Mice with MAO-A gene knockout showed increased aggressiveness and decreased 5-HIAA levels, which also indicates a decrease in the function of the 5-HT system. The same can be seen in humans as well. Males from one Dutch family with a point mutation in exon 8 of the MAO-A gene showed an increased level of impulsive aggression. Moreover, polymorphism in the promoter region of the MAO-A gene was associated with antisocial alcoholism in German subjects. Many other studies also demonstrate that mutations in the MAO-A gene are associated with abnormal male aggression.

Also, one study found that carriers of a low-active variant of the MAO-A gene, due to childhood abuse, were up to 4 times more likely to commit violent crimes in adulthood. At the same time, carriers of the high-active variant turned out to be "immune" to abuse and did not become more violent than the average individual.

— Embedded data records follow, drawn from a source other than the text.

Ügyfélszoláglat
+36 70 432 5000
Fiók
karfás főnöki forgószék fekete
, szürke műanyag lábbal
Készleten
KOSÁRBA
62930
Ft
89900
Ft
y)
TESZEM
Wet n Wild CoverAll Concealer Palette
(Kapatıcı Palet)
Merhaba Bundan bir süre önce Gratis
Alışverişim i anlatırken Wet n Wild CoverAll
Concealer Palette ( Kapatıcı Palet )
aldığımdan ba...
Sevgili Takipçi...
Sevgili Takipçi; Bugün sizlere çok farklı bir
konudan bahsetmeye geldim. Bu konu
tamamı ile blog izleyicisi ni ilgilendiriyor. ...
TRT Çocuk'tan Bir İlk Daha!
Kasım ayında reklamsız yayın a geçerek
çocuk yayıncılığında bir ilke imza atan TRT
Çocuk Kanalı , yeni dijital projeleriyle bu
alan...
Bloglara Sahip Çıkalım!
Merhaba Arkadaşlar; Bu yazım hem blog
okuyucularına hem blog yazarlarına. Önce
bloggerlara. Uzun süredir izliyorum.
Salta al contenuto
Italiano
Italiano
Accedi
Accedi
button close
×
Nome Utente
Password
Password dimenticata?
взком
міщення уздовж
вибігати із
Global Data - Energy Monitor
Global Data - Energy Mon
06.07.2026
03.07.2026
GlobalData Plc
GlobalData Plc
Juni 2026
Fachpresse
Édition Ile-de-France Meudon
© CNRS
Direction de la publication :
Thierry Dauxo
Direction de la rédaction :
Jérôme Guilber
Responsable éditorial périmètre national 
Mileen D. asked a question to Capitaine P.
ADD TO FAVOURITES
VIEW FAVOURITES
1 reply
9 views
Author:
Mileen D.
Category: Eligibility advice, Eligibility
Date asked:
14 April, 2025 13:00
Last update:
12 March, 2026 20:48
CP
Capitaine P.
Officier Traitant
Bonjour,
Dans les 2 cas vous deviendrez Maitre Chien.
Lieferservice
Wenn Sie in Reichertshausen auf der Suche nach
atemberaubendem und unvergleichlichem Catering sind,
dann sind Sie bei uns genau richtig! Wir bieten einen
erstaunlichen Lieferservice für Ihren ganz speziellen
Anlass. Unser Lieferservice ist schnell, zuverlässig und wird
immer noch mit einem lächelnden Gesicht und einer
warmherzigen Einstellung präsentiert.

Mice with a knockout of the serotonin transporter gene SERT (SLC6A4) showed reduced aggression in their behavior due to stopping serotonin reuptake and a corresponding increase in its level. However, it should be understood that the serotonin transporter is also involved in the modulation of other processes, so such elimination of its function can only have a non-selective effect (which we will see a little further). Still, it should be of note that the short variant (S) of the promoter region of the gene (5-HTTLPR) leads to a decrease in the expression of the 5-HTT protein. For the homozygous allele (S/S), it showed a significant relationship with aggressive behavior and a tendency for violence in people in various samples: children, adults, adopted children, cocaine addicts, and patients with conduct disorder. In addition, this allele is associated with decreased responsiveness of the amygdala.